-- DOCUMENT PASSAGE follows --

Forum Moderators: phranque

Message Too Old, No Replies

Clean Urls Without Mod Rewrite

Clean URLs not Working Properly on GoDaddy Grid

         

Steven Davis

3:51 pm on Aug 23, 2009 (gmt 0)

10+ Year Member



My website is currently hosted on the Godaddy Gird and they are doing something that forces extensionless urls to look for a .html version of the page. However, my files are done in php and I was using the following code in htaccess:

RewriteEngine On
RewriteCond %{REQUEST_FILENAME} !-f
RewriteCond %{REQUEST_FILENAME} !-d
RewriteRule ^(.*)$ $1.php [L,QSA]

to default extensionless urls to php, but their configuration seems to be ignoring this command. First, how are they setting the default file type? Second, is there a way I can use a ForceType or SetType Appache command on htaccess to override their default file type.

jdMorgan

3:56 pm on Aug 23, 2009 (gmt 0)

WebmasterWorld Senior Member 10+ Year Member



What is the result if you do this:

Options +FollowSymLinks -MultiViews
RewriteEngine on
#
RewriteCond %{REQUEST_FILENAME} !-f
RewriteCond %{REQUEST_FILENAME} !-d
RewriteRule ^(.*)$ $1.php [L]

Jim

Steven Davis

4:00 pm on Aug 23, 2009 (gmt 0)

10+ Year Member



It works! Thank you so much. Can you explain what "Options +FollowSymLinks -MultiViews" means or does?

Steven Davis

4:28 pm on Aug 23, 2009 (gmt 0)

10+ Year Member



The reason I ask exactly what Options +FollowSymLinks -MultiViews does though it works it now somehow does not allow this to work:

RewriteEngine on
RewriteCond %{REQUEST_FILENAME} !-d
RewriteCond %{REQUEST_URI} ^(.+)/$
RewriteRule ^(.+)/$ /$1 [R=301,L]

This rewrite is meant to strip any trailing slashes from the end of our urls. So I have seen some explanations of FollowSymLinks on this forum, but I do not understand how it would interfere with the expression listed above.

-- DOCUMENT PASSAGE concluded --
-- SUPPLIED RECORDS follows --

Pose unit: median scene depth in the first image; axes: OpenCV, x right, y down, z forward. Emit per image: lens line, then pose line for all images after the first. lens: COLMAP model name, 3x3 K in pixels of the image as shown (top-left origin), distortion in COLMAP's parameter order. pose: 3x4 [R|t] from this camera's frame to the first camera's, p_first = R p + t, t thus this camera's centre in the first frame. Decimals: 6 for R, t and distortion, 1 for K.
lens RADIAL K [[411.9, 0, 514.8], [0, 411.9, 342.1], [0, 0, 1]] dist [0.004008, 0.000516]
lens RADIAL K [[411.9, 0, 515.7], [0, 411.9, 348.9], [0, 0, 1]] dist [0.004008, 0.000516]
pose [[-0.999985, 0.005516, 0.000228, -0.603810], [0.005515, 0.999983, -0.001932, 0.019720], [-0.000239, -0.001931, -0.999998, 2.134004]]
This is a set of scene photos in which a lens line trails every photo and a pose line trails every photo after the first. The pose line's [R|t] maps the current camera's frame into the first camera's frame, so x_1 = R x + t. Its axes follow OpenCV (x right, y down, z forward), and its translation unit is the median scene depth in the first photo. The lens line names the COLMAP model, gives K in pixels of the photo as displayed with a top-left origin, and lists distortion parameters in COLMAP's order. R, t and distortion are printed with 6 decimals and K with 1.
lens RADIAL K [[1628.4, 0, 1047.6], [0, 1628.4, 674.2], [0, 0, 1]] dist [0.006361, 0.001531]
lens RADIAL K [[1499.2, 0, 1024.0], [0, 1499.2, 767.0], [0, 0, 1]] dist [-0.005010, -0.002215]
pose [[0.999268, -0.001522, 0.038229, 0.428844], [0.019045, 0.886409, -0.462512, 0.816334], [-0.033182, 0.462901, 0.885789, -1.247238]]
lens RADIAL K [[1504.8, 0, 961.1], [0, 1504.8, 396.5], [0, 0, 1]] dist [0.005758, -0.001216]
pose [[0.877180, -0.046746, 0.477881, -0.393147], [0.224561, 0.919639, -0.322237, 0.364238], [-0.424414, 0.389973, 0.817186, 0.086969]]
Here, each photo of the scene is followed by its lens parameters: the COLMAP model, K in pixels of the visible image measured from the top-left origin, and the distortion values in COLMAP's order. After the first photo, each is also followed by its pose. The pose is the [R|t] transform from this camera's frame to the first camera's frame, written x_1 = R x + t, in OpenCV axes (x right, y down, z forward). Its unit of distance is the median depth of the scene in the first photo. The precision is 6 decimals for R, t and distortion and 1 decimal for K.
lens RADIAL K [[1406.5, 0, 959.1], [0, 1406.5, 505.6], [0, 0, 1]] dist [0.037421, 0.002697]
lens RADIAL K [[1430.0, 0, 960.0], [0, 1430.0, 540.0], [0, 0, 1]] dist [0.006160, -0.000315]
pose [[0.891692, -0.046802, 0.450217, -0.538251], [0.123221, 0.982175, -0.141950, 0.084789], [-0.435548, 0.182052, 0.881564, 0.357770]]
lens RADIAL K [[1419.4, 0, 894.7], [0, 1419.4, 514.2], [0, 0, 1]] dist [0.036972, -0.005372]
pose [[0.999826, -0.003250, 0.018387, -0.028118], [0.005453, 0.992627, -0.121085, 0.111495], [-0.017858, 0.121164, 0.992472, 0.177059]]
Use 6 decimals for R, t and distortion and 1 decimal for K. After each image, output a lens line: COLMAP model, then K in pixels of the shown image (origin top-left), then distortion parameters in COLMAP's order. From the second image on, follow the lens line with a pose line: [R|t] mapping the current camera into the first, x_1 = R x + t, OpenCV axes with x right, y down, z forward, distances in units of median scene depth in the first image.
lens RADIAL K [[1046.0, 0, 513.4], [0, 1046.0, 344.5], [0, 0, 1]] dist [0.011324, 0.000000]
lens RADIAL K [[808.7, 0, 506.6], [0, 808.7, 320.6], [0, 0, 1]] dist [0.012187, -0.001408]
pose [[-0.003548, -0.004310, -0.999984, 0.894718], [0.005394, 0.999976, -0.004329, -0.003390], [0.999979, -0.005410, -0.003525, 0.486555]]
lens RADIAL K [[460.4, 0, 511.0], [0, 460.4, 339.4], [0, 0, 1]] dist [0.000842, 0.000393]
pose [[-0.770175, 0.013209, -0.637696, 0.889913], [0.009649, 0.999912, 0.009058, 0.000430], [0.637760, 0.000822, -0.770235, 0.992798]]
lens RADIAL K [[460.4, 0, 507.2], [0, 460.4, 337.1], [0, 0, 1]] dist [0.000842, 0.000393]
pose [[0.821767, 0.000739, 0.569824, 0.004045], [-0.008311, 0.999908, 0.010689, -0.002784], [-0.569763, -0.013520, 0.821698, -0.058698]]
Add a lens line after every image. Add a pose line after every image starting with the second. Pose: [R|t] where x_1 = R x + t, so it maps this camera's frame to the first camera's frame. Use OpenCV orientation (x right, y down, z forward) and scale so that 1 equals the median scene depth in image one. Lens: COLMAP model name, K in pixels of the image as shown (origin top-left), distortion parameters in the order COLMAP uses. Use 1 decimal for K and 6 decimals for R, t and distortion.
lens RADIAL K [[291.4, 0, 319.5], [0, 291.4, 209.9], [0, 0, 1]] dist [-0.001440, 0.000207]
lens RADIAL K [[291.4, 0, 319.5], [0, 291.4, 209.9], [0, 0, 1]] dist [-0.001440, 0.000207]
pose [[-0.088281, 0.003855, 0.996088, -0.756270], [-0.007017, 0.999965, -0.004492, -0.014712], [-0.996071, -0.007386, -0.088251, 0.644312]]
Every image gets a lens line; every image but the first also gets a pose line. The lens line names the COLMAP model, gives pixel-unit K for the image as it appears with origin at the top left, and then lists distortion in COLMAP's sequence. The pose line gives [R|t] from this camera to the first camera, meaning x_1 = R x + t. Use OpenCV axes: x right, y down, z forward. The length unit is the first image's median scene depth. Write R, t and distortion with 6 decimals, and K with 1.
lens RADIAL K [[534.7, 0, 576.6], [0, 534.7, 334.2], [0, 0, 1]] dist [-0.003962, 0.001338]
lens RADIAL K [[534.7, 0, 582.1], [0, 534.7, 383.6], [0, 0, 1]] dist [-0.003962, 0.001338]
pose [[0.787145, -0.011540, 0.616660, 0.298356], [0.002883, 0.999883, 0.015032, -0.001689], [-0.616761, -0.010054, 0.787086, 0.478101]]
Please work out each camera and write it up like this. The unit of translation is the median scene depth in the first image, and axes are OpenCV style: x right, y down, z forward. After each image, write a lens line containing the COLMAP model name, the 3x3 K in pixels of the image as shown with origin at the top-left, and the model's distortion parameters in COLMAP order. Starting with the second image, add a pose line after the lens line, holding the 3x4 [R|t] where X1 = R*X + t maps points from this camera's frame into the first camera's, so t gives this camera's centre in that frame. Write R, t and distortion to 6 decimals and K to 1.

-- SUPPLIED RECORDS concluded --

• [QUESTIONS ON THE MATERIAL]:
a) In the forum thread on clean URLs, what is the purpose of the rewrite rule that uses R=301?
b) Carry on the forum thread on clean URLs from its last post.

• [RESPONSES BY ITEM NUMBER]:
a) It is meant to strip any trailing slashes from the end of the site's URLs.

b)
Steven Davis

6:08 pm on Aug 23, 2009 (gmt 0)

10+ Year Member



Sorry for making multiple posts, but it seems I've figured this out on my own. Evidently some .htaccess commands are sensitive to written order so that placing

RewriteEngine on
RewriteCond %{REQUEST_FILENAME} !-f
RewriteCond %{REQUEST_FILENAME} !-d
RewriteRule ^(.*)$ $1.php [L,QSA]

before the

RewriteEngine on
RewriteCond %{REQUEST_FILENAME} !-d
RewriteCond %{REQUEST_URI} ^(.+)/$
RewriteRule ^(.+)/$ /$1 [R=301,L]

does not work when Options +FollowSymLinks -MultiViews is on
however, if you switch them so that the trailing slash command comes first then the commands work.

I did not relize that .htaccess was sensitive to written order.

jdMorgan

6:28 pm on Aug 23, 2009 (gmt 0)

WebmasterWorld Senior Member 10+ Year Member



For best 'portability', always specify a canonical URL in redirect rules.

Also, you only need one RewriteEngine on directive, before the first (any other) mod_rewrite directive.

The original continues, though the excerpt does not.